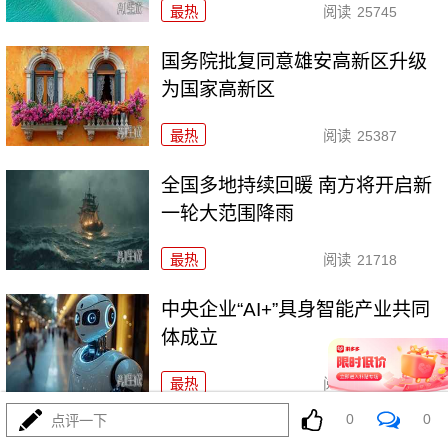
最热
阅读
25745
国务院批复同意雄安高新区升级
为国家高新区
最热
阅读
25387
全国多地持续回暖 南方将开启新
一轮大范围降雨
最热
阅读
21718
中央企业“AI+”具身智能产业共同
体成立
最热
阅读
25524
0
0
点评一下
最高检：持续深化检校合作育人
◆ ◆ ◆ ◆ ◆ ◆ ◆
= Task to carry out =
Repeat the listing above exactly, omitting the pictures it contains.

= Result below =
最热
阅读
25745
国务院批复同意雄安高新区升级
为国家高新区
最热
阅读
25387
全国多地持续回暖 南方将开启新
一轮大范围降雨
最热
阅读
21718
中央企业“AI+”具身智能产业共同
体成立
最热
阅读
25524
0
0
点评一下
最高检：持续深化检校合作育人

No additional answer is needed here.